Their dominance lasted about 70 million years, and in the fossil record of later periods, such giant mushrooms are no longer found. The reason for this is not fully understood: perhaps they grew too slowly, and the animals grew too fond of the "mushroom diet" - and the prototaxites simply did not have time to recover. But most likely, they were supplanted by plants, competing with them, if not for food, then for water and space. One way or another, the mushrooms themselves prepared such an outcome.

Devonian landscape - about 400 million years ago
Devonian landscape - about 400 million years ago

Followers history

All fungi are organic destructors, and prototaxites, apparently, were no exception. However, the substances that fungi release into the environment for the decomposition of various molecules gradually destroy even the rock. This is how a long and important process of forming a fertile soil layer starts in nature.

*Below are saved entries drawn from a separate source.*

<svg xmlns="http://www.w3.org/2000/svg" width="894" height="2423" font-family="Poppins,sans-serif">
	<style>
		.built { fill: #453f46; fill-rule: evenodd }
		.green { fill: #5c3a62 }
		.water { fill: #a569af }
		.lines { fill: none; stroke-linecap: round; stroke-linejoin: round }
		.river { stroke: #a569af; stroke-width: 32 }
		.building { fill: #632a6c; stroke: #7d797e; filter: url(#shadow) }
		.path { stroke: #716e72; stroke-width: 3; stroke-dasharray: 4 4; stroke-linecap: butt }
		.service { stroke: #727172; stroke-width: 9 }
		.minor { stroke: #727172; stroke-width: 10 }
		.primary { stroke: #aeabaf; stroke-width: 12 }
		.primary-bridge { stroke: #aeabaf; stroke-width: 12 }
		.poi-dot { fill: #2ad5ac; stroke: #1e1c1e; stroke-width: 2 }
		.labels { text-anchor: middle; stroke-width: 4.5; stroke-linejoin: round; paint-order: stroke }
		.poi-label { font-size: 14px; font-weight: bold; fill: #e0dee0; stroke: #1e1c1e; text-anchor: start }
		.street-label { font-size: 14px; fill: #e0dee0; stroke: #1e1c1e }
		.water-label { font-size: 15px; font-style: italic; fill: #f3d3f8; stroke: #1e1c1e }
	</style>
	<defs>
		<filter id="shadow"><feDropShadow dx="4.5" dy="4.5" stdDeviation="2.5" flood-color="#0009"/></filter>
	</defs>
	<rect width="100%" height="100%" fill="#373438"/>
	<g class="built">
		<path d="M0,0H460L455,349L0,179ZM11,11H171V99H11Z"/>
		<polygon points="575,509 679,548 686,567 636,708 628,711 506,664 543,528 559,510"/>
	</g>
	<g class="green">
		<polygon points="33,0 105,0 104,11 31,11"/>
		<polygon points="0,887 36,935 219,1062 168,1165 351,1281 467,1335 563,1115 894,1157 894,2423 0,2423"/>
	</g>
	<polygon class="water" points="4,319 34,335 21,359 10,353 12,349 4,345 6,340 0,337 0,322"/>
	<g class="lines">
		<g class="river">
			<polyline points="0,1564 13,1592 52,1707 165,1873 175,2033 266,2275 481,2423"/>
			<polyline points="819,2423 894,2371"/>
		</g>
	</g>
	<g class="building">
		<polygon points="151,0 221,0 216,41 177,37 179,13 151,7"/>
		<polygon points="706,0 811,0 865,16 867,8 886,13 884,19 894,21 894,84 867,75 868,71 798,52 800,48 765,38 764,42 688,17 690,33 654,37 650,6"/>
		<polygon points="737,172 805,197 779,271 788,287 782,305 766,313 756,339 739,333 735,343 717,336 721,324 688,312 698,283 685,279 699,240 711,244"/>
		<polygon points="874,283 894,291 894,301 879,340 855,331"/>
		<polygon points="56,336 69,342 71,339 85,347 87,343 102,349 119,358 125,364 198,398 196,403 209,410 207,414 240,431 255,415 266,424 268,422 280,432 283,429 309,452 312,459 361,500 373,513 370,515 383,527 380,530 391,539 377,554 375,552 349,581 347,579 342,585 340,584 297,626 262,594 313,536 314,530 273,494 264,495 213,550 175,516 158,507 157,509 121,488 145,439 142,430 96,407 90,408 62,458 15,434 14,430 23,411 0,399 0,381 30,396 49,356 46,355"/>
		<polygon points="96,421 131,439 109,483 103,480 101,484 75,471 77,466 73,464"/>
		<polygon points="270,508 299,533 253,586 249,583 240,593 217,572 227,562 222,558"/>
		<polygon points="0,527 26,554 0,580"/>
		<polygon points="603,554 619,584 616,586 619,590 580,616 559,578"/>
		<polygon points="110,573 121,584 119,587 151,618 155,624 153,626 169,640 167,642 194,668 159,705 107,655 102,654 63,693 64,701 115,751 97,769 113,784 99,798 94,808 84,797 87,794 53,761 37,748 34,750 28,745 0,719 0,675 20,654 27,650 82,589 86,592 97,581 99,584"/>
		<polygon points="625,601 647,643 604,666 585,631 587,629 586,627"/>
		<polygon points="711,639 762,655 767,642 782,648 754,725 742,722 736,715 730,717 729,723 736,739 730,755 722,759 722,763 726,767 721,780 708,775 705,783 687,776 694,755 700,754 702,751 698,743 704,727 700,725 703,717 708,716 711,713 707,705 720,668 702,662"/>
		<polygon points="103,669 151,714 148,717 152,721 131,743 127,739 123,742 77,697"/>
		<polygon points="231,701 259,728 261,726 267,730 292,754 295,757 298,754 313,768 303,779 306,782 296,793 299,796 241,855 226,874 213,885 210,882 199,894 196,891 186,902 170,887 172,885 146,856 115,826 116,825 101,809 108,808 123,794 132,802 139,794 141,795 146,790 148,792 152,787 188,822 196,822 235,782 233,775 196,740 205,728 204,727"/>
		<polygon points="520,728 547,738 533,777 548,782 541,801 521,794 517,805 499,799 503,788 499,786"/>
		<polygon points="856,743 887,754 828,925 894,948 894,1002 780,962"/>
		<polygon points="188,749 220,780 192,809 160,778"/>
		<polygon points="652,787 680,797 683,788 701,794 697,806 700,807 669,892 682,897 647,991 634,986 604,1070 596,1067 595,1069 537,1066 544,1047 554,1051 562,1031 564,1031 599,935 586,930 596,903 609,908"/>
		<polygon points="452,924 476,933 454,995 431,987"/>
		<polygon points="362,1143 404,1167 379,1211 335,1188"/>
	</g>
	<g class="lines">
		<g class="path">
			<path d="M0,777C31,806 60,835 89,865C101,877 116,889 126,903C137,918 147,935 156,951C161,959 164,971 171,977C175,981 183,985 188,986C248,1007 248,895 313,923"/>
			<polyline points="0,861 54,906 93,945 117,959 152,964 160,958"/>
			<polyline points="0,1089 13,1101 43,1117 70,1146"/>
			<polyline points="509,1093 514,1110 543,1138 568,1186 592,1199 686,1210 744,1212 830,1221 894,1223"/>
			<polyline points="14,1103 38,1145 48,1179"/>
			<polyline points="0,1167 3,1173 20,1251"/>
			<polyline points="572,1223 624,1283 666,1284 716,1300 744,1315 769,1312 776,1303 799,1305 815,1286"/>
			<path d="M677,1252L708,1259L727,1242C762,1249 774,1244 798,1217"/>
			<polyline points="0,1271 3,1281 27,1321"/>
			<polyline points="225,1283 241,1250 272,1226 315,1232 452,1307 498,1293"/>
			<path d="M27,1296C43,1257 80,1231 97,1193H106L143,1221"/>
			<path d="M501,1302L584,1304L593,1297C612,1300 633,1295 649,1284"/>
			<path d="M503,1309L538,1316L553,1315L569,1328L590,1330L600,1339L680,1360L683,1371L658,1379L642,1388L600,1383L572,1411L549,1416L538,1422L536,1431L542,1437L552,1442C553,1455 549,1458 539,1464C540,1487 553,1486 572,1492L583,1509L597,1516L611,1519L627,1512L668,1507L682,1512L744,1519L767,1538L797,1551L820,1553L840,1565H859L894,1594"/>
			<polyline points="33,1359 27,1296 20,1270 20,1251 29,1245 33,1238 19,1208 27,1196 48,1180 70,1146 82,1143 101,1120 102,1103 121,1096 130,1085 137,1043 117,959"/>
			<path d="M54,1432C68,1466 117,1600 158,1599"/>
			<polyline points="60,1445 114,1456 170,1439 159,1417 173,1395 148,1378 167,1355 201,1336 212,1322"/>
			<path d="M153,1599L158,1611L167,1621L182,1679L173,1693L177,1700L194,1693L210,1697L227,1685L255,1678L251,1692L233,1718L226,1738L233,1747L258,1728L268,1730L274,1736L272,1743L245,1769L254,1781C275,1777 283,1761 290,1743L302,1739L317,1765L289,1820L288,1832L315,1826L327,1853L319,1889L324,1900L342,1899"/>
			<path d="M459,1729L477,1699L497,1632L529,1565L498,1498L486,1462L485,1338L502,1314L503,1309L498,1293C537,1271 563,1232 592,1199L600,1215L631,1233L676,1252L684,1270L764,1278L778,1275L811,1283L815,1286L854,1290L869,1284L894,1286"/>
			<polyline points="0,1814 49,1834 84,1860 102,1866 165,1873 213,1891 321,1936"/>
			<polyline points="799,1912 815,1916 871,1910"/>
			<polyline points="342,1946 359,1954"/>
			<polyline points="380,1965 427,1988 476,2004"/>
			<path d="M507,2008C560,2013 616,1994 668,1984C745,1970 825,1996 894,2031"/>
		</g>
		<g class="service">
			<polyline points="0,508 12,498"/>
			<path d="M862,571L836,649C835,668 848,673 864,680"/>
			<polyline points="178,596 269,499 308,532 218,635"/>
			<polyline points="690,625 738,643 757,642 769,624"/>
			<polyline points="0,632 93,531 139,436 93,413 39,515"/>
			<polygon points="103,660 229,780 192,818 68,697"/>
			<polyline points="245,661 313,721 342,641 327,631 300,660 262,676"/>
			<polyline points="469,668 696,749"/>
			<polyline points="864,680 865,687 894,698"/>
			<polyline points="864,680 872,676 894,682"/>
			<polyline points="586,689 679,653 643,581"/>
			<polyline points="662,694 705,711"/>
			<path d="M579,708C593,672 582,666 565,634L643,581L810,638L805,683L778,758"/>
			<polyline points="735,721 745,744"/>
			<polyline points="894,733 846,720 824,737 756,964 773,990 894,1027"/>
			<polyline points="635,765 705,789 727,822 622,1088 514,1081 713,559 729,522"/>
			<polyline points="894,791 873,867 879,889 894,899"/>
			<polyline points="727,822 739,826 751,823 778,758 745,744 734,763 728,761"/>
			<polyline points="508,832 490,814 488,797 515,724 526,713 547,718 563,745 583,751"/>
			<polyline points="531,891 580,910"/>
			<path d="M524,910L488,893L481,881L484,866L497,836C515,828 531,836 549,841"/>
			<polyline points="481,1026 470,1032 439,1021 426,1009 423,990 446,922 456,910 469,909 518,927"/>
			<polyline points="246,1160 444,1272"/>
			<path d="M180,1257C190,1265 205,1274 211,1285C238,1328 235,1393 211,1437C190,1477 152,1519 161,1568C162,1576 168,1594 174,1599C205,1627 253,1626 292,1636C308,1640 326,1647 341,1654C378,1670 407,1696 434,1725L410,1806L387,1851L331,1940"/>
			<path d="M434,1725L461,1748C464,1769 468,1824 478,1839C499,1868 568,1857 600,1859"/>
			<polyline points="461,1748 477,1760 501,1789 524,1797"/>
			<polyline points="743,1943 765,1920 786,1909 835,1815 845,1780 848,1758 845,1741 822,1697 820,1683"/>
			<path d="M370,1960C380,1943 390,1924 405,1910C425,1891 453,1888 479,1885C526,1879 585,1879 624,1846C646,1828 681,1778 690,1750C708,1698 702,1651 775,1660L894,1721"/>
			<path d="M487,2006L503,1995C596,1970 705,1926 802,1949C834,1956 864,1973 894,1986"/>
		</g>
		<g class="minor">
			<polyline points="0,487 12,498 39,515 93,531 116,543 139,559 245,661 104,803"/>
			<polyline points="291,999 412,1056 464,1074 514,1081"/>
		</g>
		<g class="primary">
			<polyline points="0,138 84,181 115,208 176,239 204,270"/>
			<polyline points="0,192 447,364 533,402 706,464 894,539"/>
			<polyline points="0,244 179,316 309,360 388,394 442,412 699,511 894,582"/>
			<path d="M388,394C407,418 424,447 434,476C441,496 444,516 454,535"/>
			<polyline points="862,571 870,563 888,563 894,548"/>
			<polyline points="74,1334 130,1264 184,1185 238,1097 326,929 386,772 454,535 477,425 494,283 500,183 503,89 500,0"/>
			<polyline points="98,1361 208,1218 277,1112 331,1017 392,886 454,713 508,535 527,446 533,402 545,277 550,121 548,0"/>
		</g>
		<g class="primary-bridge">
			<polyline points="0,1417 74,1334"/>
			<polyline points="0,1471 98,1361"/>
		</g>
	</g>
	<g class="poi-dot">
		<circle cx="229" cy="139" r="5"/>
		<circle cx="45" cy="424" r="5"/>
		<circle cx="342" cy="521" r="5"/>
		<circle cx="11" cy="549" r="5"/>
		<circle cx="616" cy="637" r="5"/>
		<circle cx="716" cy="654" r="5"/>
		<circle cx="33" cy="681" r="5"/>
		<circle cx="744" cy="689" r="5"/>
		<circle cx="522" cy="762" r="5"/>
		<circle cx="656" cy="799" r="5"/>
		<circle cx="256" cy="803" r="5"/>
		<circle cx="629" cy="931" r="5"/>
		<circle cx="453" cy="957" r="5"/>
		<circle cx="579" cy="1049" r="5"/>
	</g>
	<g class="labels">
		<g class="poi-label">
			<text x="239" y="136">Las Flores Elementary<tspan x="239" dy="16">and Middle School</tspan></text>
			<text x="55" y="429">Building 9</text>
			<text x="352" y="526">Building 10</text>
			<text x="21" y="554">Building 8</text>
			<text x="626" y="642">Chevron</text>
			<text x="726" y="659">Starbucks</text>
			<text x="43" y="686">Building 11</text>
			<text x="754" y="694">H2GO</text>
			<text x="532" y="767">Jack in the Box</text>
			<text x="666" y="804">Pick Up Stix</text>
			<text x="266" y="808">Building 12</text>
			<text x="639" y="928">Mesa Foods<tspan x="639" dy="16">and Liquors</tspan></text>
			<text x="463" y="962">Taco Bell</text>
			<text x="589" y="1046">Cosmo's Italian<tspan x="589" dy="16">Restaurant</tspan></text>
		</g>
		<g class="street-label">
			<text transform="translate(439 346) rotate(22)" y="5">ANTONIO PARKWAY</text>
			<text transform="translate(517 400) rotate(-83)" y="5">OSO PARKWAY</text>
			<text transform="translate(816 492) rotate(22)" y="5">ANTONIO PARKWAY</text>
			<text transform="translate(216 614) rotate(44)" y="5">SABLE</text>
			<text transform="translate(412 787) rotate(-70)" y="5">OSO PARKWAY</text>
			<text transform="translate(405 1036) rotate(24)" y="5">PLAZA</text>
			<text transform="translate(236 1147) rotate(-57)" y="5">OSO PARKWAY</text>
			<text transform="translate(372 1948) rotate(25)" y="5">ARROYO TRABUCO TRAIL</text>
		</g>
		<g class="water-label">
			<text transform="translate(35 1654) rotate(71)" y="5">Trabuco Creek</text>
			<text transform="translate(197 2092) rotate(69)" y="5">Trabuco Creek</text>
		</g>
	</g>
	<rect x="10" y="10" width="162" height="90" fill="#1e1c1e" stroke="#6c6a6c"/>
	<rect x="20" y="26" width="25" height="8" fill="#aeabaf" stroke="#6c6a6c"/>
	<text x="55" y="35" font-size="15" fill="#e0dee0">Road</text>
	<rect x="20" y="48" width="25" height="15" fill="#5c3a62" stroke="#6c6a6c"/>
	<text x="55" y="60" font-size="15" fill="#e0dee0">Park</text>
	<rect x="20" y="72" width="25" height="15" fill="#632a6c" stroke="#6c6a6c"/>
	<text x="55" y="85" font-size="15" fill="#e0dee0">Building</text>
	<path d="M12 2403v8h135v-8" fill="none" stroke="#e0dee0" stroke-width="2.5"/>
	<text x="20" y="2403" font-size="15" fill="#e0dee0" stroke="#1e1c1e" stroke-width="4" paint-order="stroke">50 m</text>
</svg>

It is not surprising that the activity of early Paleozoic fungi paved the way for the future triumph of vascular land plants. Their victorious march began in the Devonian period and soon led to the disappearance of giants like prototaxites. But by this time, a close symbiosis had already formed between mushrooms and plants, and they were forever satisfied with their modest, mostly underground and surface way of life.

Without them, modern plants are unable to survive in nature - just like animals without symbiotic microflora in their intestines. Relying on this union, the plants raise their crowns by tens of meters. Mushrooms look up at them, recalling the era when the pillars of prototaxites grew many times higher than the tallest ancestors of trees.